Broader draft base, as you are less reluctant to conscript minorities.
- Why does Monasticism gives +1 gold to cottages? Cottages are at their best when they grow into villages and towns, but as soon as the tile has been worked for 30 turns the monasticism boost of +1 gold disappear. It helps a little when building new cottages, but that's a weak bonus.
Yeah, it's supposed to be weak; it somewhat sweetens building new towns as the early stage is less unappealing for a city to work, but it's not something that's decisive for the civic. It represents smaller settlements that sprung around monastic communities (and later often grew into towns of their own).
I can get behind that reasoning, but I think that that mentality points towards making him Imperialistic. What you're describing sounds exactly like someone who should get +1 happiness from Castrum and more frequent great general emergence. What if Caesar got that, and to balance things out, Augustus got Humanist instead of Imperialistic? I wouldn't describe the historical figure as Humanist, but extra commerce per city, and longer golden ages, both feel appropriate for him.

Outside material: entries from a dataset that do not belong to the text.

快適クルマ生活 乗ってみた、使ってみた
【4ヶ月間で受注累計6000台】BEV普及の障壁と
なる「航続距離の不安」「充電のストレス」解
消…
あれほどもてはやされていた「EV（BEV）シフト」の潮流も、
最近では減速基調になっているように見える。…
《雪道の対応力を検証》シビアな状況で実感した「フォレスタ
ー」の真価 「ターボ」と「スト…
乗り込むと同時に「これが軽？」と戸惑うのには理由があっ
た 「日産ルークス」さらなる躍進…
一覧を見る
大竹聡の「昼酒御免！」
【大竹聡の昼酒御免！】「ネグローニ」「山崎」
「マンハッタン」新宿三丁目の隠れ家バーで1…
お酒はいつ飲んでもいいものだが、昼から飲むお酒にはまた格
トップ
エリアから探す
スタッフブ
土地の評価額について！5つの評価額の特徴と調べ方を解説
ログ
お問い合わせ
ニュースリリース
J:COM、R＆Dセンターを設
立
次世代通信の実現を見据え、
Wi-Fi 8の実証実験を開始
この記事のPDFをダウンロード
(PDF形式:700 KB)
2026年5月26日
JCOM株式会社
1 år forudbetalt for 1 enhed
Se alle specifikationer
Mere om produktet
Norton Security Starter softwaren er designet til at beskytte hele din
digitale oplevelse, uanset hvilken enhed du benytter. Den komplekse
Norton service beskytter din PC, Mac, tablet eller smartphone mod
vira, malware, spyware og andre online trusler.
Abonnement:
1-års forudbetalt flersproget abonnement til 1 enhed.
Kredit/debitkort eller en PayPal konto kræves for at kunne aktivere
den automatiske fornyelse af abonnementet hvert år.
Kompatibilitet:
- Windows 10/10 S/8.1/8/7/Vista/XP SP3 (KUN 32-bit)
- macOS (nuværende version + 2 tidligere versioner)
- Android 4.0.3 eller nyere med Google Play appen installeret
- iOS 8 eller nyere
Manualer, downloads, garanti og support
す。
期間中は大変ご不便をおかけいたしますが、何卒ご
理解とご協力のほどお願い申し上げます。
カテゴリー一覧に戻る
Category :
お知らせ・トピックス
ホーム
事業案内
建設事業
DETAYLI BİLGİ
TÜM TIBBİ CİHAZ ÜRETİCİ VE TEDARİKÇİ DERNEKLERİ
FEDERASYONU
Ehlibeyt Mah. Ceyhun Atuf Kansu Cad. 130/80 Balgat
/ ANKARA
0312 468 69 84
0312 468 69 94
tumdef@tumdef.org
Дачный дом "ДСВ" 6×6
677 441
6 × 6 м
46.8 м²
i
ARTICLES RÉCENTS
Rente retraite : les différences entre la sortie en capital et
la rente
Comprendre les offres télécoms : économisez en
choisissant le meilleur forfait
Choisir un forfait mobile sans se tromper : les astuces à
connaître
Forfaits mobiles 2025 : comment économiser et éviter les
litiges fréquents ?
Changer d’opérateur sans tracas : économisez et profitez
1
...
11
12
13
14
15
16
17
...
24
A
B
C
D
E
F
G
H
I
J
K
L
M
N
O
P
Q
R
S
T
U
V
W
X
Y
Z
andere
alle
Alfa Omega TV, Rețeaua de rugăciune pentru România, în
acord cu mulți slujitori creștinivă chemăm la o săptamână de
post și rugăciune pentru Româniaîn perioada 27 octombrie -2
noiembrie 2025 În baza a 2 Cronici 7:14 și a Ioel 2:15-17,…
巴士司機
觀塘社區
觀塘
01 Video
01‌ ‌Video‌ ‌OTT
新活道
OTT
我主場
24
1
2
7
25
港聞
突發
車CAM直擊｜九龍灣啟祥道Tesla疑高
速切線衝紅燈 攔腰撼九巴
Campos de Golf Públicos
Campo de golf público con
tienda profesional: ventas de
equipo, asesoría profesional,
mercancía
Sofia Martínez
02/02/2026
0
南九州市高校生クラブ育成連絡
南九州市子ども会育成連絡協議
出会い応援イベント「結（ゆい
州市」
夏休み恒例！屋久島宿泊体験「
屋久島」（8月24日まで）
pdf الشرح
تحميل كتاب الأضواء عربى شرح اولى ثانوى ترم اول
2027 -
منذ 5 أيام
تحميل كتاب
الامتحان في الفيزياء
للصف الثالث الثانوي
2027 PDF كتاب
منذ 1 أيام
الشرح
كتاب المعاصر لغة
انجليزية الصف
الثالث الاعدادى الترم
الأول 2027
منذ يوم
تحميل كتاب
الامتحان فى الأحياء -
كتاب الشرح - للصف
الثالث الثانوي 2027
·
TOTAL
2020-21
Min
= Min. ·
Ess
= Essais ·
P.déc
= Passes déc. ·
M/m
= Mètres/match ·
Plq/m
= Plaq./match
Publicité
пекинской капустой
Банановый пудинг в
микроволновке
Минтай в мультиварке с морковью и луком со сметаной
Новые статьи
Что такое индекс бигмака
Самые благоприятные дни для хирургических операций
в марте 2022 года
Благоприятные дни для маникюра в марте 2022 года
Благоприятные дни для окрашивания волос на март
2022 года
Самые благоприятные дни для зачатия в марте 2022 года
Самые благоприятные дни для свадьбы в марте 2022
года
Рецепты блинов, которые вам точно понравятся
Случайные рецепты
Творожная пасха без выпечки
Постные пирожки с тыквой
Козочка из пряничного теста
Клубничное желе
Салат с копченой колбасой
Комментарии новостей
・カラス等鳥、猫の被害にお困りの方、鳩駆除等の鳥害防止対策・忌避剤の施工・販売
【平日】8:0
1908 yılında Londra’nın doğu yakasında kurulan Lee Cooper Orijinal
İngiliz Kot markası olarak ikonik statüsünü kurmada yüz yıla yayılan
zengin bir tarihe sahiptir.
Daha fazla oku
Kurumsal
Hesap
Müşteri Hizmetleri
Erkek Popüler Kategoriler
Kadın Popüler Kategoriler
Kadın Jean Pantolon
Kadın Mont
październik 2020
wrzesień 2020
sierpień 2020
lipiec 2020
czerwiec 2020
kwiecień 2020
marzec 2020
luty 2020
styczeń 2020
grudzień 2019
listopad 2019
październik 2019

I could get behind an Imperialistic Caesar, and the thought crossed my mind before, but I didn't do it for a simple reason of terminological dissonance - Caesar is the last
pre-Imperial Roman leader, and having him as "Imperialistic" feels too jarring to me, as if someone was calling him a "Roman emperor".
The thought germinating in my head recently is that for a barbarian city to settle, it needs to have generated some minimum amount of culture. Absolute value of culture, not the percentage ownership. Reaching the culture threshold is what entitles that otherwise barbaric settlement to now be considered a proper civilization. This could even replace the random mechanic entirely: A barbarian city that reaches 500 culture or whatever could immediately become a proper civ, drawing in the other nearby barb cities. Would also give players a reason to send in spies and destroy culture related buildings to postpone such a conversion, which would be neat when you're in the midst of building up an army to take on it and don't want to see it suddenly become a much bigger challenge.
I feel that would be a hassle to code and wouldn't necessarily be better gameplay-wise. As it stands now, you can already keep a particular barbarian city from becoming a civ indefinitely by keeping some units next to it.
Also, maybe setting barbarians should automatically be at war with their immediate neighbors, seeing as they were recently raiding those lands. Doesn't make sense for a barbarian city to settle and suddenly I'm the one getting diplomacy penalties for retaliating. Or maybe instead of war, they should get a temporary diplomacy penalty with neighbors, to assure there's no "you attacked my friend" penalties generated.
From flavour perspective, I feel them starting at peace is justified. It's not like they suddenly "became" Dutch or Japanese or Berber in one turn when they settled - them no longer being "barbarian" simply denotes a change how they're perceived by the already-established civs. They are no longer "barbarians" that can be simply attacked on sight, but rather peers who should be dealt with as equals.
- What about putting a 1-food penalty on farms (including civ-specific farms) that are built on animal resources (cows, pigs...)?
Sure, why not.
- I just discovered that vassals increase the number of cities maintenance cost. If there is one thing I would expect as an advantage having vassals over holding land directly, it would be to not increase city upkeep... What's even the point of having vassals otherwise?
Do they? I didn't know that. If it's true, I'd love to rectify it.